Cezaların içinde hapis de var. Dürüst bir tüccarın kasıtsız bir hatadan dolayı hapse girme ihtimali ve riskinin, müteşebbisliğin zaten zayıf olduğu ülkemize pek iyi geleceğini zannetmiyorum.
Kanun, her şirkete web sitelerinde şirketle ilgili çok sayıda mali bilgiyi yayınlama zorunluluğu getiriyor. Bu bilgiler içinde üst düzey yöneticilerin ve yönetim kurulu üyelerinin ücretleri de yer alıyor. Bu zorunluluğun faydası belli değil ancak sakıncaları var. Bu bilgi "yayını" zorunluluğunun şirket büyüklüğüne ve tipine göre ayrıştırılması daha faydalı olur. Şirket hakkında bilgi edinmek isteyen bir tedarikçi, müşteri ya da banka, web sitesinde yayınlanmasa da bu bilgileri şirketten talep edebiliyor, sağlanmazsa ya da bilgilerin veriliş tarzı güven vermezse şirketle iş yapmıyor. Banka gibi kurumlar gerekirse şirket hakkında daha detaylı istihbaratı zaten yapıyorlar. Hatta gerekirse şirket hesaplarına dış denetim şartı bile getirebiliyorlar. Dolayısıyla, web sitesinde şirketin tüm bilgilerinin yayınlanmasının getireceği ilave fayda sınırlı ancak maliyeti yüksek.

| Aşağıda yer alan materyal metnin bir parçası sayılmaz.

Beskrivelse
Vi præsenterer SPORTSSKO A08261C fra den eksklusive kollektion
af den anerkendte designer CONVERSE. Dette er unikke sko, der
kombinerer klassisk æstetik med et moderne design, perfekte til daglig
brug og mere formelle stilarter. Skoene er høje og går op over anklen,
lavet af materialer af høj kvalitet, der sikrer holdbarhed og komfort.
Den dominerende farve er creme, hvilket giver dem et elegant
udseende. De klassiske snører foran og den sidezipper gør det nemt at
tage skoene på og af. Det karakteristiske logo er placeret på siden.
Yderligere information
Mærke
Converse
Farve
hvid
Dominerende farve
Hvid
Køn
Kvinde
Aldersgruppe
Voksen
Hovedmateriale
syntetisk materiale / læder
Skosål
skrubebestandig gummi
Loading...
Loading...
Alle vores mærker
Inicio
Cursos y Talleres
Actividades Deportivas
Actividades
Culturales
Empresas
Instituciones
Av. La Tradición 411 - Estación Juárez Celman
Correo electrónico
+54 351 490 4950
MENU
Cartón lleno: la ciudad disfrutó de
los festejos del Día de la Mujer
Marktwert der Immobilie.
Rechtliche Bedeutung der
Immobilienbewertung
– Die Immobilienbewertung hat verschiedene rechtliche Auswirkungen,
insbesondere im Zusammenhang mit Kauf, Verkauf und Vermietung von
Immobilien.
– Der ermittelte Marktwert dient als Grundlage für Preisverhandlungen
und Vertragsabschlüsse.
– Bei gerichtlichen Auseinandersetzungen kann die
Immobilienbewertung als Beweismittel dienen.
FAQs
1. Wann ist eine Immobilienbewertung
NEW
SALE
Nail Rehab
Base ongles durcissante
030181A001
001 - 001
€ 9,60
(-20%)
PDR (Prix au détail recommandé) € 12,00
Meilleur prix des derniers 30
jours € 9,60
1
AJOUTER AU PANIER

Muhtemelen bundandır ki Avrupa ülkelerinde ya da diğer ekonomilerde bu tür zorunluluklar yok. Bunun yerine yukarıda bahsedilen mekanizmalar çalışıyor. Ya da kredi istihbaratı kuruluşları var. Ücreti mukabili şirketin finansal geçmişini (borç ödeme kabiliyeti gibi) bu şirketlerden satın alabiliyorsunuz.

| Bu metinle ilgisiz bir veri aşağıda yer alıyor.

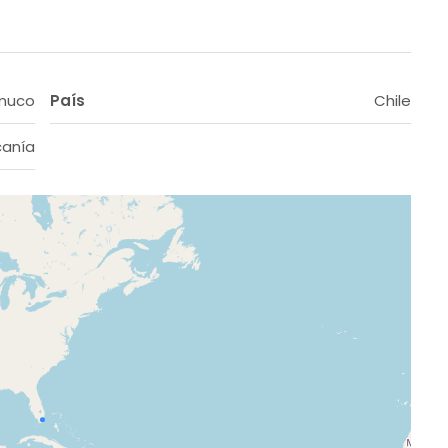
muco
País
Chile
canía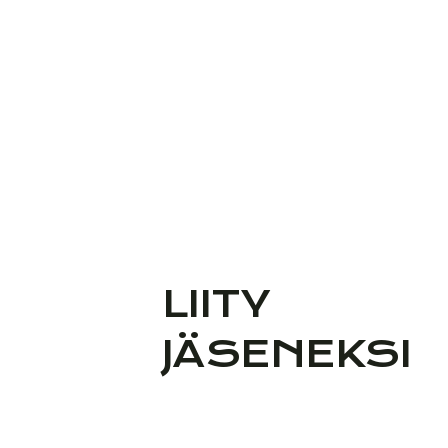
LIITY
JÄSENEKSI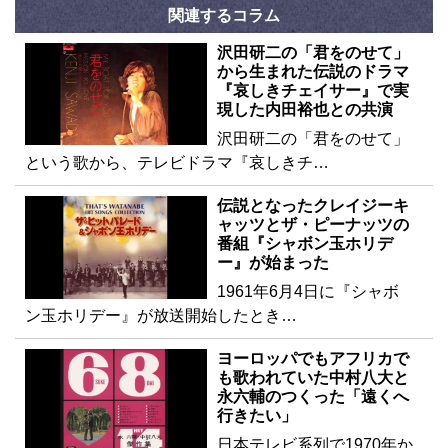
関連するコラム
沢田研二の「君をのせて」
から生まれた伝説のドラマ
『哀しきチェイサー』で実
現した内田裕也との共演
沢田研二の「君をのせて」
という歌から、テレビドラマ『哀しきチ…
伝説となったクレイジーキ
ャッツとザ・ピーナッツの
番組『シャボン玉ホリデ
ー』が始まった
1961年6月4日に『シャボ
ン玉ホリデー』が放送開始したとき…
ヨーロッパでもアフリカで
も歌われていた中村八大と
永六輔のつくった「遠くへ
行きたい」
日本テレビ系列で1970年か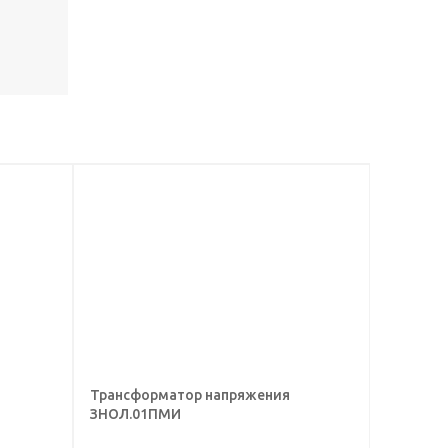
Трансформатор напряжения
ЗНОЛ.01ПМИ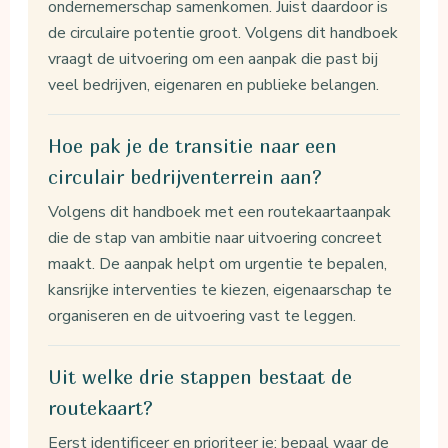
ondernemerschap samenkomen. Juist daardoor is
de circulaire potentie groot. Volgens dit handboek
vraagt de uitvoering om een aanpak die past bij
veel bedrijven, eigenaren en publieke belangen.
Hoe pak je de transitie naar een
circulair bedrijventerrein aan?
Volgens dit handboek met een routekaartaanpak
die de stap van ambitie naar uitvoering concreet
maakt. De aanpak helpt om urgentie te bepalen,
kansrijke interventies te kiezen, eigenaarschap te
organiseren en de uitvoering vast te leggen.
Uit welke drie stappen bestaat de
routekaart?
Eerst identificeer en prioriteer je: bepaal waar de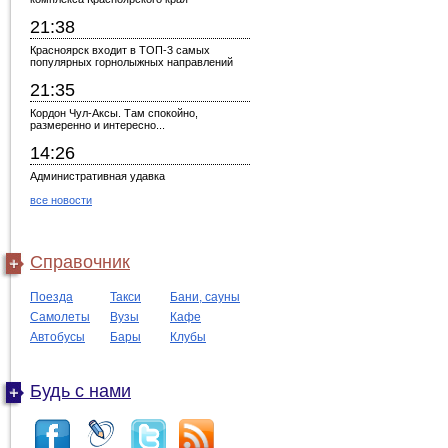
21:38
Красноярск входит в ТОП-3 самых
популярных горнолыжных направлений
21:35
Кордон Чул-Аксы. Там спокойно,
размеренно и интересно...
14:26
Административная удавка
все новости
Справочник
Поезда
Такси
Бани, сауны
Самолеты
Вузы
Кафе
Автобусы
Бары
Клубы
Будь с нами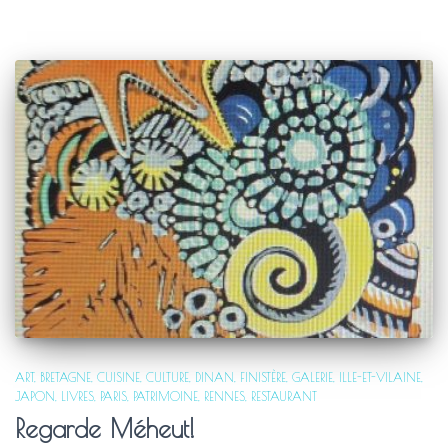
ART
BRETAGNE
CUISINE
CULTURE
DINAN
FINISTÈRE
GALERIE
ILLE-ET-VILAINE
JAPON
LIVRES
PARIS
PATRIMOINE
RENNES
RESTAURANT
Regarde Méheut!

Ortakların şirketten makul seviyelerde dahi borç alamaması, şirkete yeni sermaye koymalarında tereddüt etmelerine sebep olabilir. İhtiyacı olduğu zaman şirketten (makul bir miktar dahi olsa) borç alamayacaksa elindeki yeni tasarrufu şirketine yatırmayabilir mi? Dolayısıyla kanun, şirketlerin sermaye yapılarını güçlendirmeye çalışırken tam tersi etki edebilir.
Bir de, muhasebe sisteminin uluslararası hale gelmesiyle şirketlerin rekabet gücü arasında doğrudan bir ilişki görmekte zorlanıyorum. Mevcut tekdüzen hesap sisteminin de güçlü yanları var. Mesele, sistemin istismar edilmeden kullanılması.
Bu köşede daha evvel yazıldı. Müteşebbislerimiz, iş maliyetlerini kısmak için daha az vergi ödemek istiyorlar. Bunun için de defterlerini bozuyorlar. Oysa kârlılıklarını (tabi kârlıysalar) mali tablolarında gösterseler banka kredilerine daha kolay erişebilecekler; şirketlerini yerli-yabancı yatırımcıya satabilecekler; halka açılarak sermaye piyasalarına erişecekler. Burada sorun muhasebe sisteminin UFRS olmaması değil.
Özetlersek; kanun, Türkiye için faydalı. TBMM'yi tebrik ediyoruz. Ancak bazı potansiyel sakıncalarının ortadan kaldırılması gerekiyor.